# [Description of the task]
Please pull out every line in the records below that contains the string "many", treating uppercase and lowercase letters as different.

■ ■ ■ ■ ■

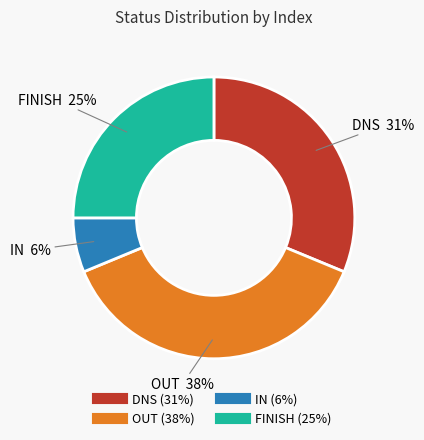

How many slices are in this pie chart?

4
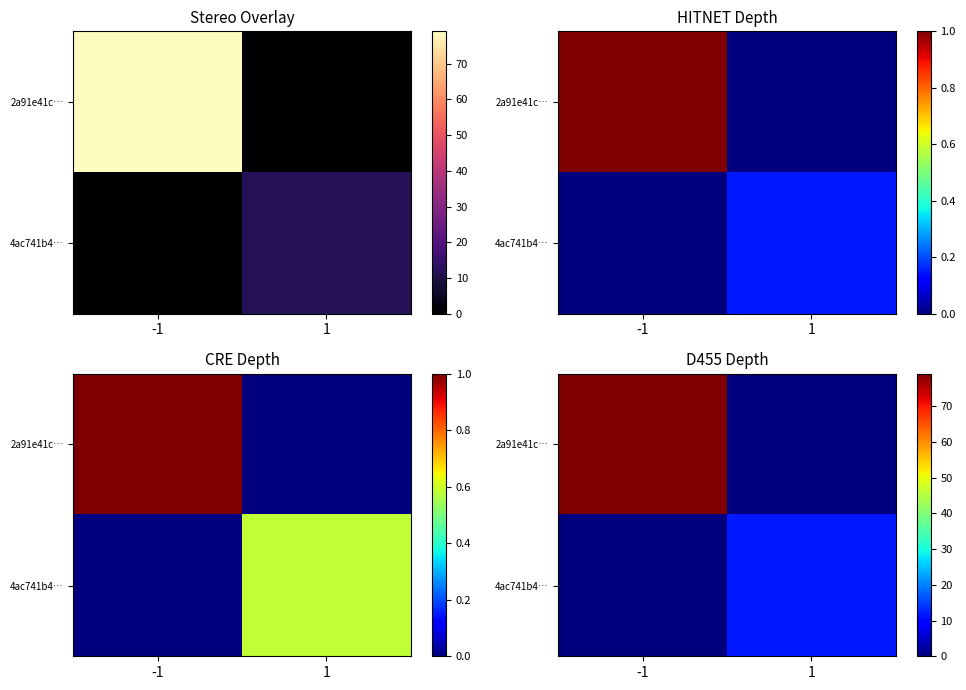

The value of 2a91e41c… at 1 is 0. True or false?

True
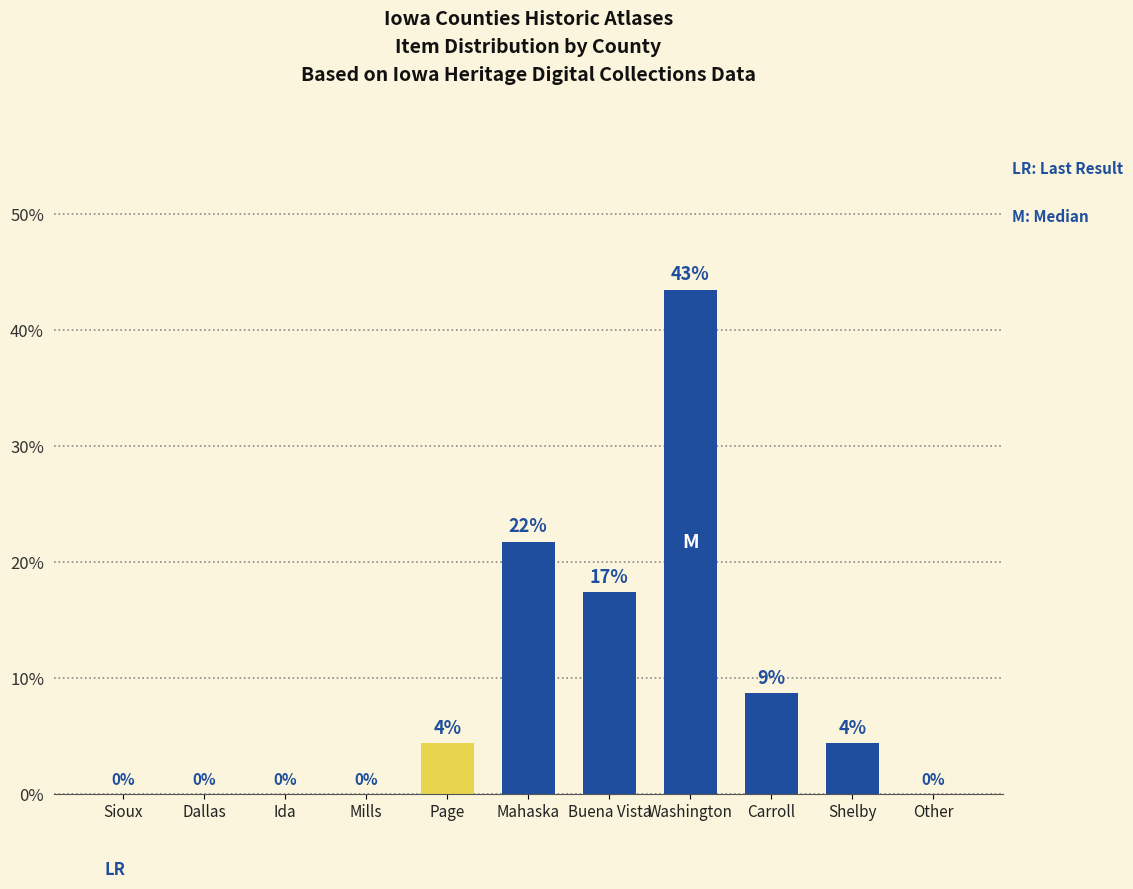

How many distinct data groups are displayed?

1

■ ■ ■ ■ ■

# [Reply to the exercise]
How many slices are in this pie chart?
How many distinct data groups are displayed?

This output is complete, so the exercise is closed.